2 2The term “modern type theory” is adopted to distinguish MTTs, as used in MTT-semantics, from Church’s simple type theory, as used in Montague semantics, and it appeared for the first time in Luo (2009c).
3 3In this respect, interested readers are referred to Logic-enriched Type Theories (LTTs), proposed by Aczel and Gambino in their study of type-theoretic interpretations of constructive set theory (Aczel and Gambino 2000; Gambino and Aczel 2006), and to the work by the second author and Adams on a type-theoretical framework of LTTs to support formal reasoning with different logical foundations, including classical inference as well as intuitionistic inference (Luo 2007; Adams and Luo 2010). Also related is the recent work on homotopy type theory where Martin-Löf’s type theory is employed in such a way that the logic can be either intuitionistic or classical (HoTT 2013).
4 4Although the logic in IL can be used to describe a lot of linguistic features, there are many others still found very difficult, if not impossible, to be characterized in IL (or simple type theory); in the literature, these phenomena are rather studied in set theory directly – see such “direct interpretations” in, for example, Winter (2016). This is one of the reasons that, for Montague semantics, set theory itself is considered the foundational semantic language, rather than the intermediate language IL.
5 5A remark may be necessary here: we are only emphasizing the similarities between type theory and set theory here. However, they are very different – for example, it is their difference that enables us to say that MTT-semantics is also proof-theoretic and can be successfully implemented on computers for natural language reasoning. For some readers, the difference will only be apparent later on, say, after reading Chapter 2to become more familiar with MTTs.
6 6Our description of simple type theory is formal and, in section 7.2, will be extended with dependent event types, one of the applications of dependent types in Davidsonian event semantics.
7 7IL as described in Montague (1973) also contains a modal operator used to describe tense. As noted in Montague (1973), it can be considered as a special predicate symbol to be interpreted as intended. We omit it here.
8 8For those who are unfamiliar with natural deduction rules, it may be worth remarking that the rules below define a natural deduction system whose sentences are called judgments. A judgment J is correct (formally called derivable) if there is a derivation of J, that is, a finite sequence of judgments J1, ..., Jn with Jn = J such that, for all 1 ≤ i ≤ n, Ji is the conclusion of an instance of some inference rule whose premises are in {Jk | k < i }.

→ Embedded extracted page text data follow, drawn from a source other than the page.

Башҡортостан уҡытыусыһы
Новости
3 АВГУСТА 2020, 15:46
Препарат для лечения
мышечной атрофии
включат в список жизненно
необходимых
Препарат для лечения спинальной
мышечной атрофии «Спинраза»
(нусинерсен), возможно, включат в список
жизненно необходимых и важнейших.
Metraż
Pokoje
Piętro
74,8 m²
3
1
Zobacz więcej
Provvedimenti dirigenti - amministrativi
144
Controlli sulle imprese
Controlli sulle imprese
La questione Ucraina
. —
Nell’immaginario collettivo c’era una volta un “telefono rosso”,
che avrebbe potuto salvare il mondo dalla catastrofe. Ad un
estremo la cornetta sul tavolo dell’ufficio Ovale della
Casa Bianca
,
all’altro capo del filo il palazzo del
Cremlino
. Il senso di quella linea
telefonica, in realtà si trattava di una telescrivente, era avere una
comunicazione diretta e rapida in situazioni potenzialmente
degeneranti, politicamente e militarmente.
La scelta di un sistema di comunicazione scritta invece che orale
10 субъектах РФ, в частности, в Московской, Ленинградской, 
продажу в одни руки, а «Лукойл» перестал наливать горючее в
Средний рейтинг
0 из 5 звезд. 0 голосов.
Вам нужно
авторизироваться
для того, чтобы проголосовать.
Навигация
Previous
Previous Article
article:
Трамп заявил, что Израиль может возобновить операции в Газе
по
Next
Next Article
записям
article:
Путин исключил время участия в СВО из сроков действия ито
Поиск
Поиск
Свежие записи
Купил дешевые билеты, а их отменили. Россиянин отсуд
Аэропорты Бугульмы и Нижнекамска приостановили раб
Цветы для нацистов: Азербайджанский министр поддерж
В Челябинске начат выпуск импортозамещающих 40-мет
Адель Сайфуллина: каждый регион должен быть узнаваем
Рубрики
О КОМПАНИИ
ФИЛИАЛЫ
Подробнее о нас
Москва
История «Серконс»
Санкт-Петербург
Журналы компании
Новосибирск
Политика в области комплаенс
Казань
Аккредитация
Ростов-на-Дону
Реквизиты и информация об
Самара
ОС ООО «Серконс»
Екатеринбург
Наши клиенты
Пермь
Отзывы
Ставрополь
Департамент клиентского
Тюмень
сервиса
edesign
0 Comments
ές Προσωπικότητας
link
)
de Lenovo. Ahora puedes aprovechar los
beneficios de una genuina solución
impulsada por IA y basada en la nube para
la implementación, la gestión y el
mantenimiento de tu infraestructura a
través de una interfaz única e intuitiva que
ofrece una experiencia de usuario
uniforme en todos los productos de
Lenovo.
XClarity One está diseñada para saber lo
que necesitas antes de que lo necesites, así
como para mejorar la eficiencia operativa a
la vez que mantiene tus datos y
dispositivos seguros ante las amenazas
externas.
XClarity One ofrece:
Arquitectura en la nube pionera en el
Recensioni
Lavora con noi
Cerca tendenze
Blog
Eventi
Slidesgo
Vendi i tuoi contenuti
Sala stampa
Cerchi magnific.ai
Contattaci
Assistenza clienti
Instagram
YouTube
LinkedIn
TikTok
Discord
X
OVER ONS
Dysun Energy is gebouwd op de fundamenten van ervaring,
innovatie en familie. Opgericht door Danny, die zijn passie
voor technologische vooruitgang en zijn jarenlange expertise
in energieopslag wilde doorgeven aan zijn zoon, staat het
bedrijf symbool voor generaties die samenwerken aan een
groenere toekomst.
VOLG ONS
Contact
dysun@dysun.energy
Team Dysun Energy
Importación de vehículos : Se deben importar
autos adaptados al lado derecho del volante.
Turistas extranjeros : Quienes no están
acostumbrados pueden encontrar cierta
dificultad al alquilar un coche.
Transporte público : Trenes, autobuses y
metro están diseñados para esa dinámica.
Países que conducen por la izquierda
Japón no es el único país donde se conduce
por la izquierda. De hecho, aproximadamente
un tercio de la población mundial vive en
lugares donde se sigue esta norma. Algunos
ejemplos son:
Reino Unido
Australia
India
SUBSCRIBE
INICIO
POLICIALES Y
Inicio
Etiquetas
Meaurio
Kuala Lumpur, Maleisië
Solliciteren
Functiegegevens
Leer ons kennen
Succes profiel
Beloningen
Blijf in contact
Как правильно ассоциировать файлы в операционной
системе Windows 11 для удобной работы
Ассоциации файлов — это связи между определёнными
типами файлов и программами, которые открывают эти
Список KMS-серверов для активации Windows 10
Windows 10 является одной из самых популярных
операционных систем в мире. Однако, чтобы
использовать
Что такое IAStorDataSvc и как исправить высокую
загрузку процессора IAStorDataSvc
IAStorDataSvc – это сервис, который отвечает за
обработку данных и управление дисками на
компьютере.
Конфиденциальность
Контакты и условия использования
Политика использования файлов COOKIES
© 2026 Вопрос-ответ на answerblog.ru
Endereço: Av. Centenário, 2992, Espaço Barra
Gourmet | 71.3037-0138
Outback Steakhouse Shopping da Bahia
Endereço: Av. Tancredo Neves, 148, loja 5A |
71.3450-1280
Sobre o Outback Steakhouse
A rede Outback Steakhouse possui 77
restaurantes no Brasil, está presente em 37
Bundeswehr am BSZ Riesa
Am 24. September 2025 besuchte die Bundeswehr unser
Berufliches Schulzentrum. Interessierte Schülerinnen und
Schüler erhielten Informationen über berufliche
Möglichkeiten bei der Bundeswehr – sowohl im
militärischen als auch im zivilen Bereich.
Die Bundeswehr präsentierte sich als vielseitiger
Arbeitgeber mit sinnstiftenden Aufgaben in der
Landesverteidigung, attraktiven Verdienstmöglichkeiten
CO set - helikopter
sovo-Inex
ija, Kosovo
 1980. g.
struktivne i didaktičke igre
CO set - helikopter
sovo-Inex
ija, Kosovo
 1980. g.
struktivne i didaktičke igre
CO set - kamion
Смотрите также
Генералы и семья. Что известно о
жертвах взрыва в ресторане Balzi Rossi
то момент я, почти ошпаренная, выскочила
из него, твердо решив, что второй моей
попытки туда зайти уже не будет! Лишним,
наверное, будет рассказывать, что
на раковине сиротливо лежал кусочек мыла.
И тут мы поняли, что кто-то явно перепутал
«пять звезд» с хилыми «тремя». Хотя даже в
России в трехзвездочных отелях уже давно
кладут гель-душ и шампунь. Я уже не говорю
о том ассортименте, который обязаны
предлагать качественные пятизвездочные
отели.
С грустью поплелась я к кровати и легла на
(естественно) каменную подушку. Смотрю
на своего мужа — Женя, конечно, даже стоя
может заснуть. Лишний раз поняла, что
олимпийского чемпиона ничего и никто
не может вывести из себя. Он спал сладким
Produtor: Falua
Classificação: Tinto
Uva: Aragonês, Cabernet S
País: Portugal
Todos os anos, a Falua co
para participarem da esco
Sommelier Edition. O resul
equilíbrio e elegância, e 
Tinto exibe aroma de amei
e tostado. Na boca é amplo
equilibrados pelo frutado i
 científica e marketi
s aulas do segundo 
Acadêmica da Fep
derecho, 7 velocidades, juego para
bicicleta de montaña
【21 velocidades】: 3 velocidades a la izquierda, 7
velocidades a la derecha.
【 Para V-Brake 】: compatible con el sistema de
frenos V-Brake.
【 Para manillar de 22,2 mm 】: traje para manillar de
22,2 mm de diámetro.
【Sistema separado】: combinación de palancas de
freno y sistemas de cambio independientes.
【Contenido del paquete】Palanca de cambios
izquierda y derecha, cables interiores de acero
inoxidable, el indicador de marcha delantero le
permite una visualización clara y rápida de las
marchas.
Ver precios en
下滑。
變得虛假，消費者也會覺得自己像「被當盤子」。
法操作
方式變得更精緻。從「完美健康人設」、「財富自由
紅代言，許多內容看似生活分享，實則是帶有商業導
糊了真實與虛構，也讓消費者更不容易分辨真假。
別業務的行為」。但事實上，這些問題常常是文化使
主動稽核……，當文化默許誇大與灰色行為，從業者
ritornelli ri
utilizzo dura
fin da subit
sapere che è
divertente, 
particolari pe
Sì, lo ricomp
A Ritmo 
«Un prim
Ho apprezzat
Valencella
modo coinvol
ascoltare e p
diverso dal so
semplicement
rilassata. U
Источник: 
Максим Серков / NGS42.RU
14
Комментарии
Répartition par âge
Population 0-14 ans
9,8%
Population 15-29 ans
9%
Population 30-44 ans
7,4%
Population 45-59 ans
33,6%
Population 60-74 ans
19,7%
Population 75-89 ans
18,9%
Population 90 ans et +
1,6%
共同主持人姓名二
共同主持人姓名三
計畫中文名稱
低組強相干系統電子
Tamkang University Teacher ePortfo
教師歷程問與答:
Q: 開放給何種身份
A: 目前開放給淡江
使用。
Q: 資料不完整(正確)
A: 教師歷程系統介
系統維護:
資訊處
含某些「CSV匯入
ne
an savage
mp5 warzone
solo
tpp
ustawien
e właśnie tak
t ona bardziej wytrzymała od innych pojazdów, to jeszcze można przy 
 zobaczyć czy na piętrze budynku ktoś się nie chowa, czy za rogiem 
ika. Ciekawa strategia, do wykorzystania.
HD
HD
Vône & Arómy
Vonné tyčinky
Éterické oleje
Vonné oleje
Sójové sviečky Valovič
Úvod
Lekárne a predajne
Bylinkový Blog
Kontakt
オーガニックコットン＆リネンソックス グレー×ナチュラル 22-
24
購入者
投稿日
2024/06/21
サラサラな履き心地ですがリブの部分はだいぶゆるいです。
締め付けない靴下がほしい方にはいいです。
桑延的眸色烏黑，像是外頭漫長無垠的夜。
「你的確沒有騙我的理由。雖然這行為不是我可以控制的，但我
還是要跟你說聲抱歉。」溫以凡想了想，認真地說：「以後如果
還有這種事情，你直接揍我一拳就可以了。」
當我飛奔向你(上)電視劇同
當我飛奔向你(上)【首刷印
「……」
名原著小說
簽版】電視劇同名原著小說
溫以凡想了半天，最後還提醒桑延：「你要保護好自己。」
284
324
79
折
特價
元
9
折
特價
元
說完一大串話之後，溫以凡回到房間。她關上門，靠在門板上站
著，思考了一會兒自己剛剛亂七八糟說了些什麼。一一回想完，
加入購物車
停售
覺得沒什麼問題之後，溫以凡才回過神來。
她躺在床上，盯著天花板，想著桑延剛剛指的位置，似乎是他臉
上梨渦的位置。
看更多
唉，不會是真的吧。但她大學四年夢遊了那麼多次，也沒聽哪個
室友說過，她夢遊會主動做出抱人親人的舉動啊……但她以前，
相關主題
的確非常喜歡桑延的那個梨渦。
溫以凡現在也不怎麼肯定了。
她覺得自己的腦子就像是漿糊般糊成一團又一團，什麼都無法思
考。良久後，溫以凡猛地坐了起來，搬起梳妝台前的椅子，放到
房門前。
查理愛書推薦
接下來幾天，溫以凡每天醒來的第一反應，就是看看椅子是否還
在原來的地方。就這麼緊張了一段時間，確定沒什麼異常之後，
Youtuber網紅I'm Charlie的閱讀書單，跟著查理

9 9Here, the names of the base types e and t follow the Montagovian tradition. In Church (1940), e and t are named ι and o, respectively.
10 10As in λ-calculus, β-conversion holds: we have that (λx:A.b[x])(a) is convertible to b[a], notation (λx:A.b[x])(a) ≈ b[a], where b[a] is obtained from b[x] by substituting a for all free occurrences of x. In other words, these two expressions (λx:A.b[x])(a) and b[a] are computationally the same – the former computes to the latter, and the relation ≈ of β-conversion is the reflexive, symmetric and transitive closure of this basic computational relation.